*Exercise input*:

= = =

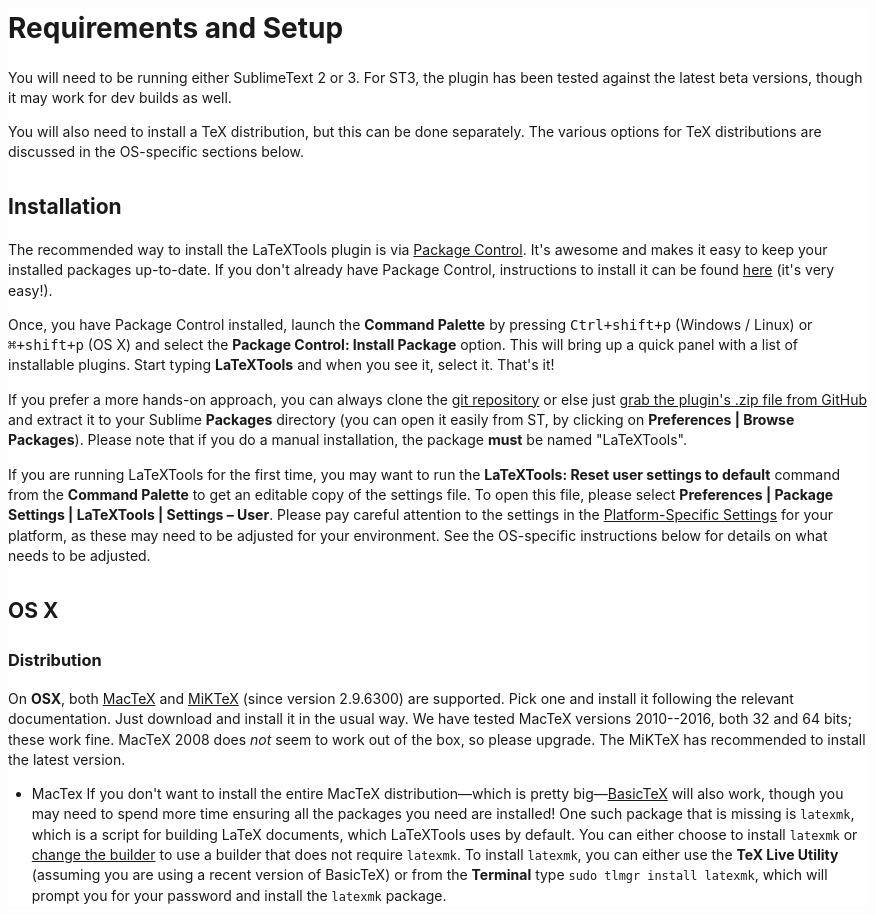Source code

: # Requirements and Setup

You will need to be running either SublimeText 2 or 3. For ST3, the plugin has been tested against the latest beta versions, though it may work for dev builds as well.

You will also need to install a TeX distribution, but this can be done separately. The various options for TeX distributions are discussed in the OS-specific sections below.

## Installation

The recommended way to install the LaTeXTools plugin is via [Package Control](https://packagecontrol.io/). It's awesome and makes it easy to keep your installed packages up-to-date. If you don't already have Package Control, instructions to install it can be found [here](https://packagecontrol.io/installation) (it's very easy!).

Once, you have Package Control installed, launch the **Command Palette** by pressing <kbd>Ctrl+shift+p</kbd> (Windows / Linux) or <kbd>⌘+shift+p</kbd> (OS X) and select the **Package Control: Install Package** option. This will bring up a quick panel with a list of installable plugins. Start typing **LaTeXTools** and when you see it, select it. That's it!

If you prefer a more hands-on approach, you can always clone the [git repository](https://github.com/SublimeText/LaTeXTools.git) or else just [grab the plugin's .zip file from GitHub](https://github.com/SublimeText/LaTeXTools/archive/master.zip) and extract it to your Sublime **Packages** directory (you can open it easily from ST, by clicking on **Preferences | Browse Packages**). Please note that if you do a manual installation, the package **must** be named "LaTeXTools".

If you are running LaTeXTools for the first time, you may want to run the **LaTeXTools: Reset user settings to default** command from the **Command Palette** to get an editable copy of the settings file. To open this file, please select **Preferences | Package Settings | LaTeXTools | Settings – User**. Please pay careful attention to the settings in the [Platform-Specific Settings](#platform-specific-settings) for your platform, as these may need to be adjusted for your environment. See the OS-specific instructions below for details on what needs to be adjusted.

## OS X

### Distribution


On **OSX**, both [MacTeX](https://www.tug.org/mactex/) and [MiKTeX](http://www.miktex.org/) (since version 2.9.6300) are supported. Pick one and install it following the relevant documentation. Just download and install it in the usual way. We have tested MacTeX versions 2010--2016, both 32 and 64 bits; these work fine. MacTeX 2008 does *not* seem to work out of the box, so please upgrade. The MiKTeX has recommended to install the latest version.

- MacTex
  If you don't want to install the entire MacTeX distribution—which is pretty big—[BasicTeX](https://www.tug.org/mactex/morepackages.html) will also work, though you may need to spend more time ensuring all the packages you need are installed! One such package that is missing is `latexmk`, which is a script for building LaTeX documents, which LaTeXTools uses by default. You can either choose to install `latexmk` or [change the builder](#builder.md) to use a builder that does not require `latexmk`. To install `latexmk`, you can either use the **TeX Live Utility** (assuming you are using a recent version of BasicTeX) or from the **Terminal** type `sudo tlmgr install latexmk`, which will prompt you for your password and install the `latexmk` package.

= = =

*Work request*: Among the lines of the data, which ones contain the word "versions"? Show them.

*Task output*:
You will need to be running either SublimeText 2 or 3. For ST3, the plugin has been tested against the latest beta versions, though it may work for dev builds as well.
On **OSX**, both [MacTeX](https://www.tug.org/mactex/) and [MiKTeX](http://www.miktex.org/) (since version 2.9.6300) are supported. Pick one and install it following the relevant documentation. Just download and install it in the usual way. We have tested MacTeX versions 2010--2016, both 32 and 64 bits; these work fine. MacTeX 2008 does *not* seem to work out of the box, so please upgrade. The MiKTeX has recommended to install the latest version.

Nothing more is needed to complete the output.